Leitsatz
Ist eine Ersatzerbeneinsetzung nur aus der gesetzlichen Vermutung des § 2069 BGB herzuleiten, so ist die gesetzliche Vermutung des § 2270 Abs. 2 BGB nur dann anwendbar, wenn sich aus der letztwilligen Verfügung Anhaltspunkte ergeben, dass der Erblasser eine Einsetzung des Ersatzerben auch positiv gewollt hat.
OLG Hamm, Beschluss vom 15. Februar 2019 – 10 W 16/18
Sachverhalt
Die Beteiligten zu 1. und 2. sind die Enkelkinder des am ... . ... . 2017 verstorbenen Erblassers T, geboren am ... . ... .1924. Der Erblasser war verheiratet mit T2, geboren am ... . ... .1920. Die Ehefrau ist am ... . ... . 1989 vorverstorben. Aus der Ehe ist der Sohn T3, der Vater der Antragsteller, als einziges Kind hervorgegangen. Der Antragsteller zu 1. ist am ... . ... . 1988 geboren, die Antragstellerin zu 2. am ... . ... . 1990. T3 ist am ... . ... . 1996 verstorben.
Die Eheleute T und T2 errichteten am 14.8.1986 ein notarielles Testament (Notar X in X2, Urkundenrolle Nummer .../1986). Dort heißt es in Absatz 4:
Zitat
Wir setzen uns gegenseitig zum alleinigen Erben ein. Erbe des Längstlebenden soll unser Sohn T3 sein.

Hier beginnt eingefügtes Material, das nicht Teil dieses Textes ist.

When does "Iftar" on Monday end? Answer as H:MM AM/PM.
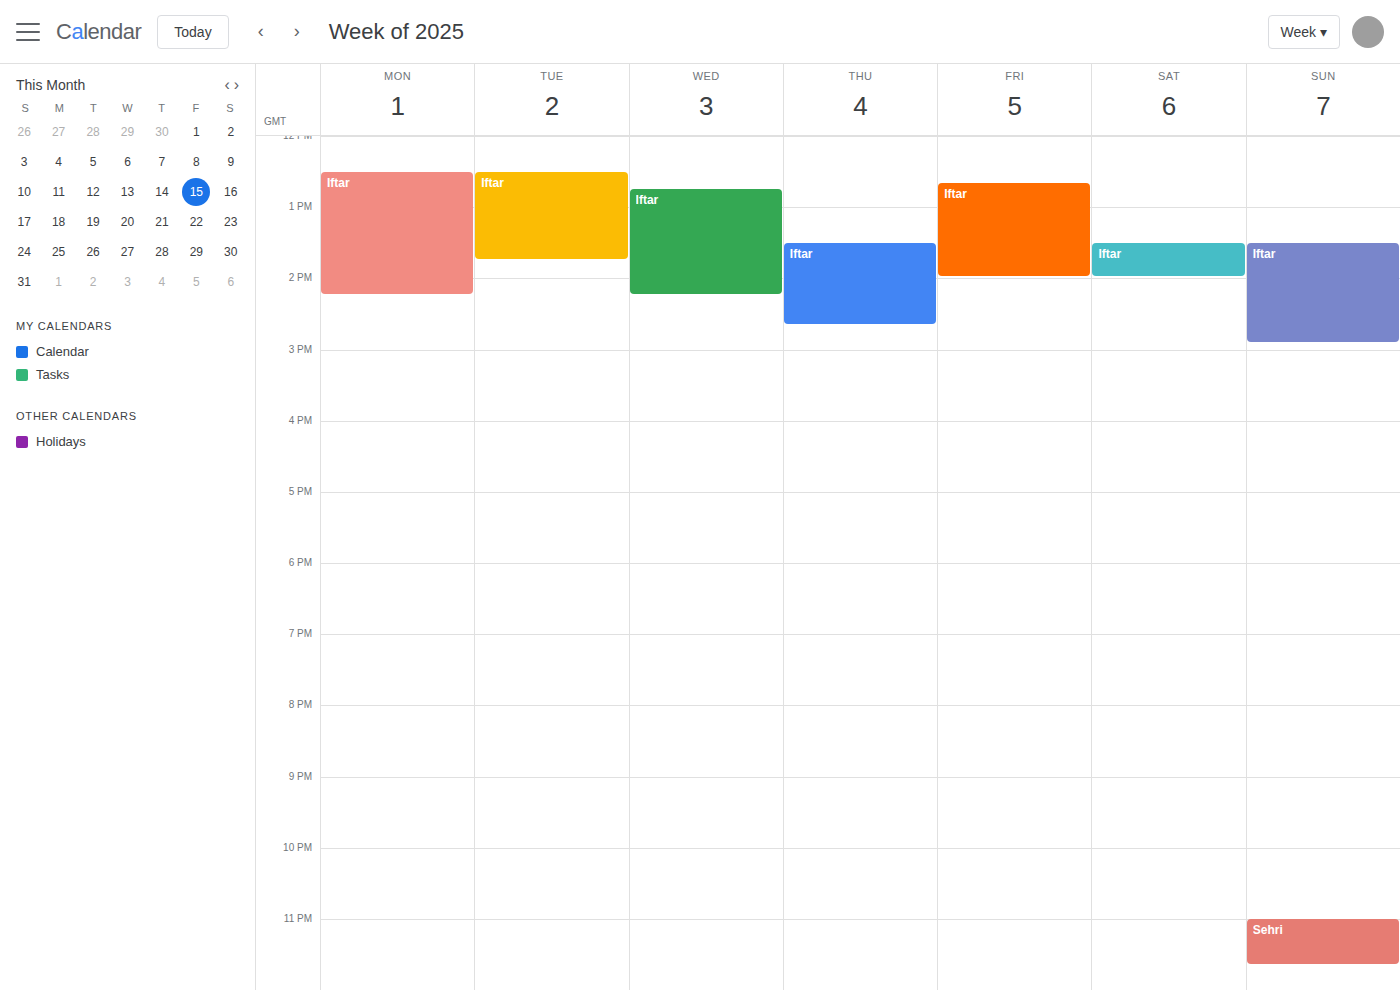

Weiteres haben wir nicht zu bestimmen.
Nach dem Tod seiner Ehefrau verfügte der Erblasser durch privatschriftliches Testament vom 17.3.2008 wie folgt:
Zitat
Ich stelle klar, dass dieses Testament meinen letzten Willen enthält und widerrufe gleichzeitig etwaige zuvor errichtete Testamente, insbesondere mein Testament vom 23.2.2005.
Meine Ehegattin und unser Sohn T3 sind vorverstorben.

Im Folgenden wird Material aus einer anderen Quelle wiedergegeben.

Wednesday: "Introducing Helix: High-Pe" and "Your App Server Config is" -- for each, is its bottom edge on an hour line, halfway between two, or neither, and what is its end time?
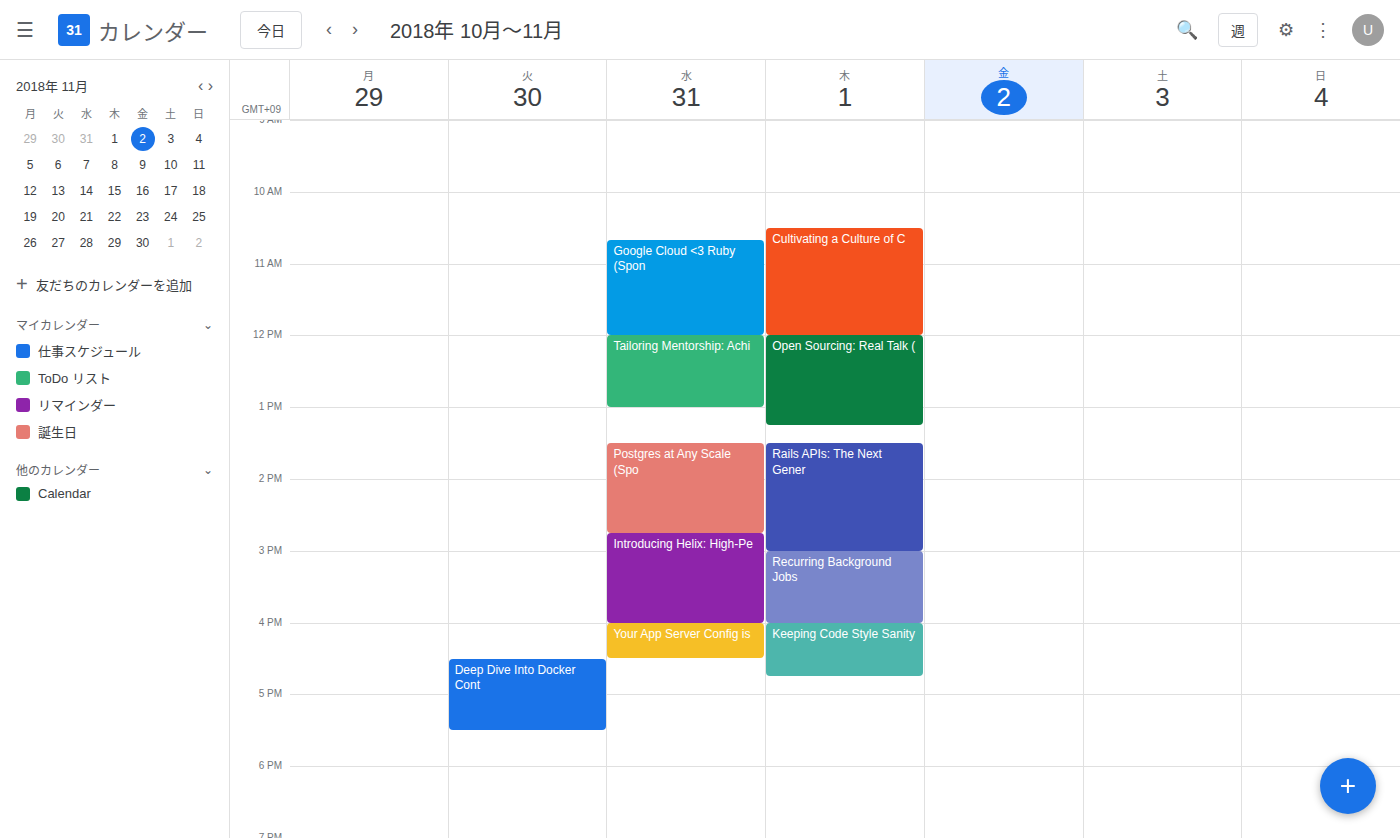
"Introducing Helix: High-Pe": 4:00 PM, exactly on the 4 PM line. "Your App Server Config is": 4:30 PM, halfway between the 4 PM and 5 PM lines.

Ich setze meine Lebensgefährtin Frau S. C-Straße ... in XXXX4 X2 und das Altenheim St. K. N-Straße ... in X2 XXXX4 zu meinen alleinigen Erben je zu gleichen Teilen ein.
Ich ordne Testamentsvollstreckung an und bestimme zum Testamentsvollstrecker Herrn Rechtsanwalt N, geschäftsansässig L-Straße ... in XXXX9 C. ...“
Nach dem Tod des Erblassers wurde dem Beteiligten zu 5. auf seinen Antrag am 14.2.2017 ein Testamentsvollstreckerzeugnis erteilt. Die Antragsteller zu 1. und 2. beantragten mit Schriftsatz ihrer Verfahrensbevollmächtigten vom 8.3.2017 die Erteilung eines Erbscheins, der sie als Erben zu je 1/2 ausweist. Der Antrag ist am 4.10.2017 zu Protokoll der Geschäftsstelle des Nachlassgerichts Halle (Westf.) wiederholt worden. Die Antragsteller haben die Richtigkeit ihrer Angaben an Eides statt versichert. Sie haben das privatschriftliche Testament vom 17.3.2008 für unwirksam gehalten. Der Erblasser sei durch das gemeinschaftliche notarielle Testament vom 14.8.1986 gebunden gewesen. Gemäß § 2069 BGB seien sie als Abkömmlinge des in diesem Testament vorgesehenen Schlusserben als Ersatzerben anzusehen und demgemäß Erben ihres verstorbenen Großvaters geworden.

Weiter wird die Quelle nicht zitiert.